**Action item**: When you output the records, match them exactly and omit any picture they include.

**Material for this exercise**:
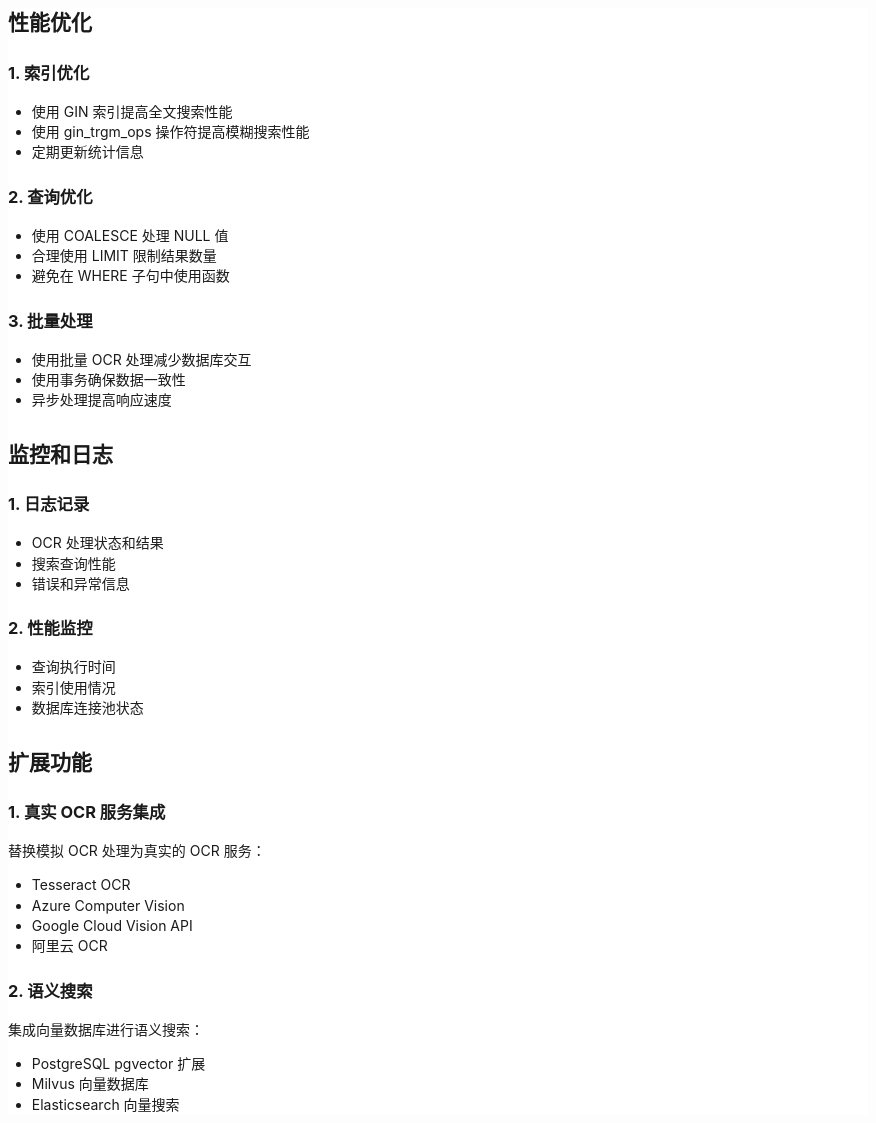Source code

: ## 性能优化

### 1. 索引优化

-   使用 GIN 索引提高全文搜索性能
-   使用 gin_trgm_ops 操作符提高模糊搜索性能
-   定期更新统计信息

### 2. 查询优化

-   使用 COALESCE 处理 NULL 值
-   合理使用 LIMIT 限制结果数量
-   避免在 WHERE 子句中使用函数

### 3. 批量处理

-   使用批量 OCR 处理减少数据库交互
-   使用事务确保数据一致性
-   异步处理提高响应速度

## 监控和日志

### 1. 日志记录

-   OCR 处理状态和结果
-   搜索查询性能
-   错误和异常信息

### 2. 性能监控

-   查询执行时间
-   索引使用情况
-   数据库连接池状态

## 扩展功能

### 1. 真实 OCR 服务集成

替换模拟 OCR 处理为真实的 OCR 服务：

-   Tesseract OCR
-   Azure Computer Vision
-   Google Cloud Vision API
-   阿里云 OCR

### 2. 语义搜索

集成向量数据库进行语义搜索：

-   PostgreSQL pgvector 扩展
-   Milvus 向量数据库
-   Elasticsearch 向量搜索
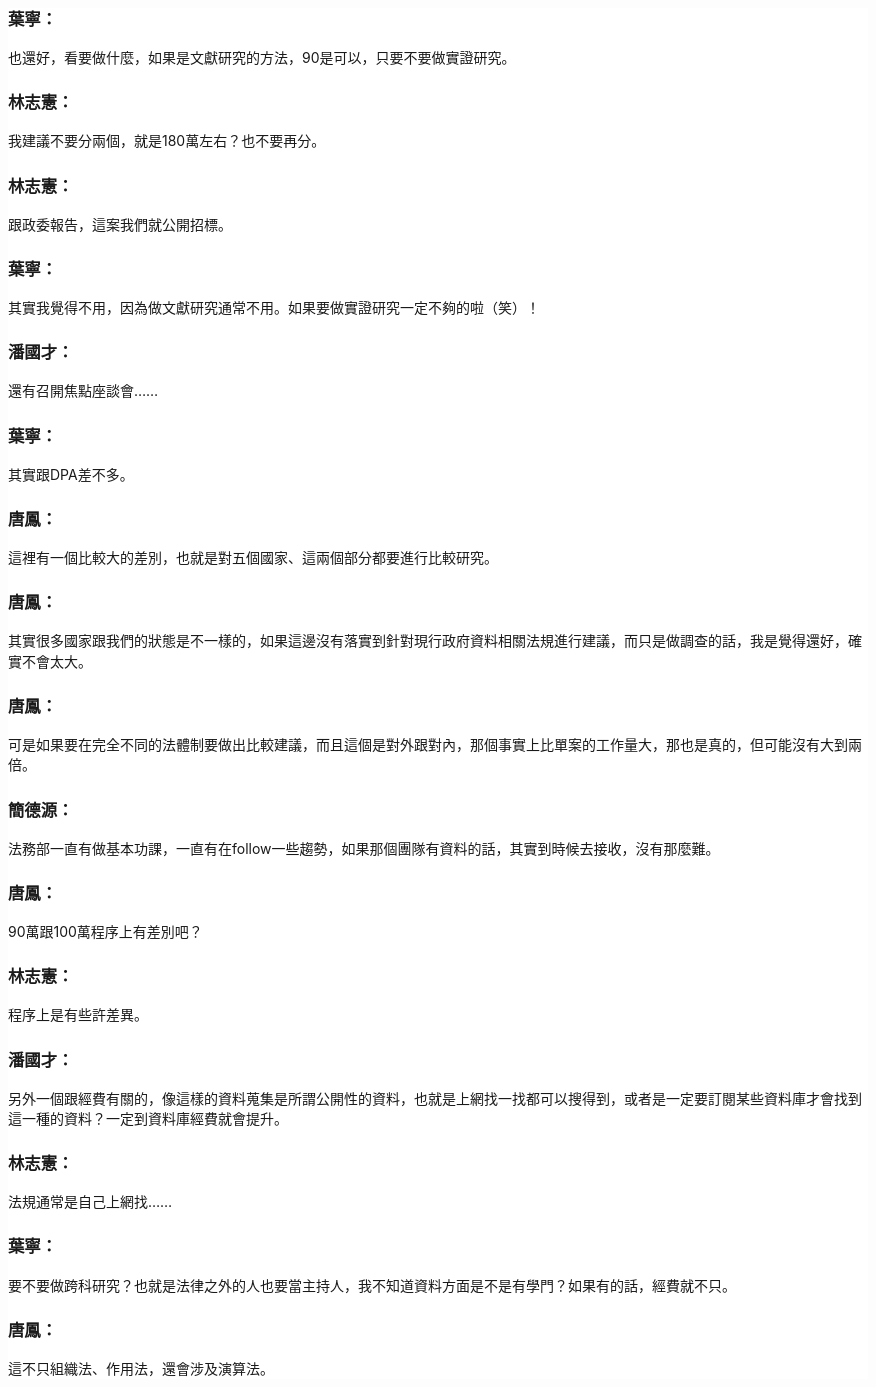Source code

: ### 葉寧：
也還好，看要做什麼，如果是文獻研究的方法，90是可以，只要不要做實證研究。

### 林志憲：
我建議不要分兩個，就是180萬左右？也不要再分。

### 林志憲：
跟政委報告，這案我們就公開招標。

### 葉寧：
其實我覺得不用，因為做文獻研究通常不用。如果要做實證研究一定不夠的啦（笑）！

### 潘國才：
還有召開焦點座談會……

### 葉寧：
其實跟DPA差不多。

### 唐鳳：
這裡有一個比較大的差別，也就是對五個國家、這兩個部分都要進行比較研究。

### 唐鳳：
其實很多國家跟我們的狀態是不一樣的，如果這邊沒有落實到針對現行政府資料相關法規進行建議，而只是做調查的話，我是覺得還好，確實不會太大。

### 唐鳳：
可是如果要在完全不同的法體制要做出比較建議，而且這個是對外跟對內，那個事實上比單案的工作量大，那也是真的，但可能沒有大到兩倍。

### 簡德源：
法務部一直有做基本功課，一直有在follow一些趨勢，如果那個團隊有資料的話，其實到時候去接收，沒有那麼難。

### 唐鳳：
90萬跟100萬程序上有差別吧？

### 林志憲：
程序上是有些許差異。

### 潘國才：
另外一個跟經費有關的，像這樣的資料蒐集是所謂公開性的資料，也就是上網找一找都可以搜得到，或者是一定要訂閱某些資料庫才會找到這一種的資料？一定到資料庫經費就會提升。

### 林志憲：
法規通常是自己上網找……

### 葉寧：
要不要做跨科研究？也就是法律之外的人也要當主持人，我不知道資料方面是不是有學門？如果有的話，經費就不只。

### 唐鳳：
這不只組織法、作用法，還會涉及演算法。
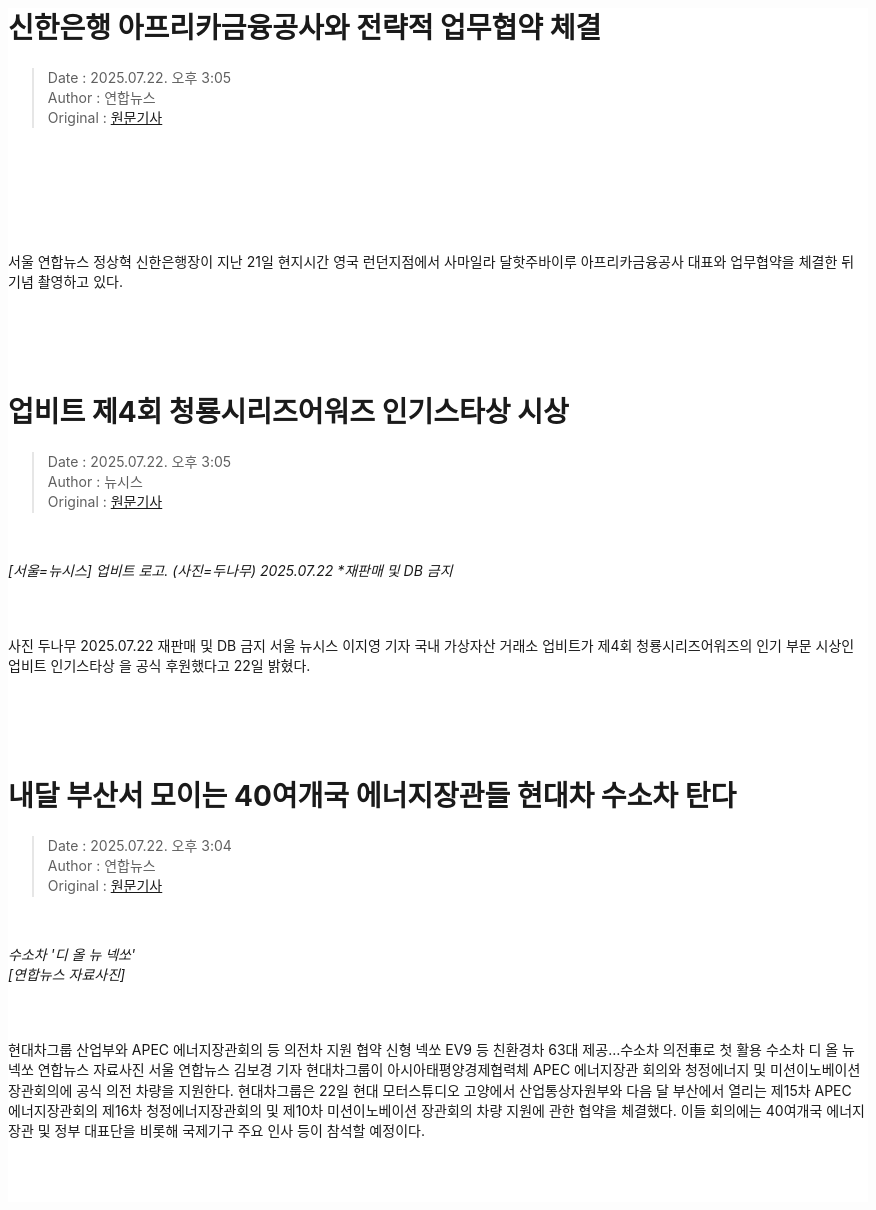   
# 신한은행 아프리카금융공사와 전략적 업무협약 체결  
  
> Date : 2025.07.22. 오후 3:05  
> Author : 연합뉴스  
> Original : [원문기사](https://n.news.naver.com/mnews/article/001/0015522581?sid=101)  
<br/>  
  
<img alt="" class="_LAZY_LOADING _LAZY_LOADING_INIT_HIDE" src="https://imgnews.pstatic.net/image/001/2025/07/22/PYH2025072210490000200_P4_20250722150512776.jpg?type=w860" id="img1" style="display: none;"></img>  
<br/><br/>  
  
서울 연합뉴스 정상혁 신한은행장이 지난 21일 현지시간 영국 런던지점에서 사마일라 달핫주바이루 아프리카금융공사 대표와 업무협약을 체결한 뒤 기념 촬영하고 있다.  
<br/><br/><br/>  

  
# 업비트 제4회 청룡시리즈어워즈 인기스타상 시상  
  
> Date : 2025.07.22. 오후 3:05  
> Author : 뉴시스  
> Original : [원문기사](https://n.news.naver.com/mnews/article/003/0013377832?sid=101)  
<br/>  
  
<img alt="[서울=뉴시스] 업비트 로고. (사진=두나무) 2025.07.22 *재판매 및 DB 금지" class="_LAZY_LOADING _LAZY_LOADING_INIT_HIDE" src="https://imgnews.pstatic.net/image/003/2025/07/22/NISI20240208_0001477582_web_20240208135835_20250722150511901.jpg?type=w860" id="img1" style="display: none;"></img><em class="img_desc">[서울=뉴시스] 업비트 로고. (사진=두나무) 2025.07.22 *재판매 및 DB 금지</em>  
<br/><br/>  
  
사진 두나무 2025.07.22 재판매 및 DB 금지 서울 뉴시스 이지영 기자 국내 가상자산 거래소 업비트가 제4회 청룡시리즈어워즈의 인기 부문 시상인 업비트 인기스타상 을 공식 후원했다고 22일 밝혔다.  
<br/><br/><br/>  

  
# 내달 부산서 모이는 40여개국 에너지장관들 현대차 수소차 탄다  
  
> Date : 2025.07.22. 오후 3:04  
> Author : 연합뉴스  
> Original : [원문기사](https://n.news.naver.com/mnews/article/001/0015522579?sid=101)  
<br/>  
  
<img alt="수소차 '디 올 뉴 넥쏘'[연합뉴스 자료사진]" class="_LAZY_LOADING _LAZY_LOADING_INIT_HIDE" src="https://imgnews.pstatic.net/image/001/2025/07/22/AKR20250722110200003_01_i_P4_20250722150418542.jpg?type=w860" id="img1" style="display: none;"></img><em class="img_desc">수소차 '디 올 뉴 넥쏘'<br/>[연합뉴스 자료사진]</em>  
<br/><br/>  
  
현대차그룹 산업부와 APEC 에너지장관회의 등 의전차 지원 협약 신형 넥쏘 EV9 등 친환경차 63대 제공…수소차 의전車로 첫 활용 수소차 디 올 뉴 넥쏘 연합뉴스 자료사진 서울 연합뉴스 김보경 기자 현대차그룹이 아시아태평양경제협력체 APEC 에너지장관 회의와 청정에너지 및 미션이노베이션 장관회의에 공식 의전 차량을 지원한다.
현대차그룹은 22일 현대 모터스튜디오 고양에서 산업통상자원부와 다음 달 부산에서 열리는 제15차 APEC 에너지장관회의 제16차 청정에너지장관회의 및 제10차 미션이노베이션 장관회의 차량 지원에 관한 협약을 체결했다.
이들 회의에는 40여개국 에너지장관 및 정부 대표단을 비롯해 국제기구 주요 인사 등이 참석할 예정이다.  
<br/><br/><br/>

**Reply to the exercise**:
Source code

: ## 性能优化

### 1. 索引优化

-   使用 GIN 索引提高全文搜索性能
-   使用 gin_trgm_ops 操作符提高模糊搜索性能
-   定期更新统计信息

### 2. 查询优化

-   使用 COALESCE 处理 NULL 值
-   合理使用 LIMIT 限制结果数量
-   避免在 WHERE 子句中使用函数

### 3. 批量处理

-   使用批量 OCR 处理减少数据库交互
-   使用事务确保数据一致性
-   异步处理提高响应速度

## 监控和日志

### 1. 日志记录

-   OCR 处理状态和结果
-   搜索查询性能
-   错误和异常信息

### 2. 性能监控

-   查询执行时间
-   索引使用情况
-   数据库连接池状态

## 扩展功能

### 1. 真实 OCR 服务集成

替换模拟 OCR 处理为真实的 OCR 服务：

-   Tesseract OCR
-   Azure Computer Vision
-   Google Cloud Vision API
-   阿里云 OCR

### 2. 语义搜索

集成向量数据库进行语义搜索：

-   PostgreSQL pgvector 扩展
-   Milvus 向量数据库
-   Elasticsearch 向量搜索
Source code

: ### 葉寧：
也還好，看要做什麼，如果是文獻研究的方法，90是可以，只要不要做實證研究。

### 林志憲：
我建議不要分兩個，就是180萬左右？也不要再分。

### 林志憲：
跟政委報告，這案我們就公開招標。

### 葉寧：
其實我覺得不用，因為做文獻研究通常不用。如果要做實證研究一定不夠的啦（笑）！

### 潘國才：
還有召開焦點座談會……

### 葉寧：
其實跟DPA差不多。

### 唐鳳：
這裡有一個比較大的差別，也就是對五個國家、這兩個部分都要進行比較研究。

### 唐鳳：
其實很多國家跟我們的狀態是不一樣的，如果這邊沒有落實到針對現行政府資料相關法規進行建議，而只是做調查的話，我是覺得還好，確實不會太大。

### 唐鳳：
可是如果要在完全不同的法體制要做出比較建議，而且這個是對外跟對內，那個事實上比單案的工作量大，那也是真的，但可能沒有大到兩倍。

### 簡德源：
法務部一直有做基本功課，一直有在follow一些趨勢，如果那個團隊有資料的話，其實到時候去接收，沒有那麼難。

### 唐鳳：
90萬跟100萬程序上有差別吧？

### 林志憲：
程序上是有些許差異。

### 潘國才：
另外一個跟經費有關的，像這樣的資料蒐集是所謂公開性的資料，也就是上網找一找都可以搜得到，或者是一定要訂閱某些資料庫才會找到這一種的資料？一定到資料庫經費就會提升。

### 林志憲：
法規通常是自己上網找……

### 葉寧：
要不要做跨科研究？也就是法律之外的人也要當主持人，我不知道資料方面是不是有學門？如果有的話，經費就不只。

### 唐鳳：
這不只組織法、作用法，還會涉及演算法。
# 신한은행 아프리카금융공사와 전략적 업무협약 체결  
  
> Date : 2025.07.22. 오후 3:05  
> Author : 연합뉴스  
> Original : [원문기사](https://n.news.naver.com/mnews/article/001/0015522581?sid=101)  
<br/>  
  
<img alt="" class="_LAZY_LOADING _LAZY_LOADING_INIT_HIDE" src="https://imgnews.pstatic.net/image/001/2025/07/22/PYH2025072210490000200_P4_20250722150512776.jpg?type=w860" id="img1" style="display: none;"></img>  
<br/><br/>  
  
서울 연합뉴스 정상혁 신한은행장이 지난 21일 현지시간 영국 런던지점에서 사마일라 달핫주바이루 아프리카금융공사 대표와 업무협약을 체결한 뒤 기념 촬영하고 있다.  
<br/><br/><br/>  

  
# 업비트 제4회 청룡시리즈어워즈 인기스타상 시상  
  
> Date : 2025.07.22. 오후 3:05  
> Author : 뉴시스  
> Original : [원문기사](https://n.news.naver.com/mnews/article/003/0013377832?sid=101)  
<br/>  
  
<img alt="[서울=뉴시스] 업비트 로고. (사진=두나무) 2025.07.22 *재판매 및 DB 금지" class="_LAZY_LOADING _LAZY_LOADING_INIT_HIDE" src="https://imgnews.pstatic.net/image/003/2025/07/22/NISI20240208_0001477582_web_20240208135835_20250722150511901.jpg?type=w860" id="img1" style="display: none;"></img><em class="img_desc">[서울=뉴시스] 업비트 로고. (사진=두나무) 2025.07.22 *재판매 및 DB 금지</em>  
<br/><br/>  
  
사진 두나무 2025.07.22 재판매 및 DB 금지 서울 뉴시스 이지영 기자 국내 가상자산 거래소 업비트가 제4회 청룡시리즈어워즈의 인기 부문 시상인 업비트 인기스타상 을 공식 후원했다고 22일 밝혔다.  
<br/><br/><br/>  

  
# 내달 부산서 모이는 40여개국 에너지장관들 현대차 수소차 탄다  
  
> Date : 2025.07.22. 오후 3:04  
> Author : 연합뉴스  
> Original : [원문기사](https://n.news.naver.com/mnews/article/001/0015522579?sid=101)  
<br/>  
  
<img alt="수소차 '디 올 뉴 넥쏘'[연합뉴스 자료사진]" class="_LAZY_LOADING _LAZY_LOADING_INIT_HIDE" src="https://imgnews.pstatic.net/image/001/2025/07/22/AKR20250722110200003_01_i_P4_20250722150418542.jpg?type=w860" id="img1" style="display: none;"></img><em class="img_desc">수소차 '디 올 뉴 넥쏘'<br/>[연합뉴스 자료사진]</em>  
<br/><br/>  
  
현대차그룹 산업부와 APEC 에너지장관회의 등 의전차 지원 협약 신형 넥쏘 EV9 등 친환경차 63대 제공…수소차 의전車로 첫 활용 수소차 디 올 뉴 넥쏘 연합뉴스 자료사진 서울 연합뉴스 김보경 기자 현대차그룹이 아시아태평양경제협력체 APEC 에너지장관 회의와 청정에너지 및 미션이노베이션 장관회의에 공식 의전 차량을 지원한다.
현대차그룹은 22일 현대 모터스튜디오 고양에서 산업통상자원부와 다음 달 부산에서 열리는 제15차 APEC 에너지장관회의 제16차 청정에너지장관회의 및 제10차 미션이노베이션 장관회의 차량 지원에 관한 협약을 체결했다.
이들 회의에는 40여개국 에너지장관 및 정부 대표단을 비롯해 국제기구 주요 인사 등이 참석할 예정이다.  
<br/><br/><br/>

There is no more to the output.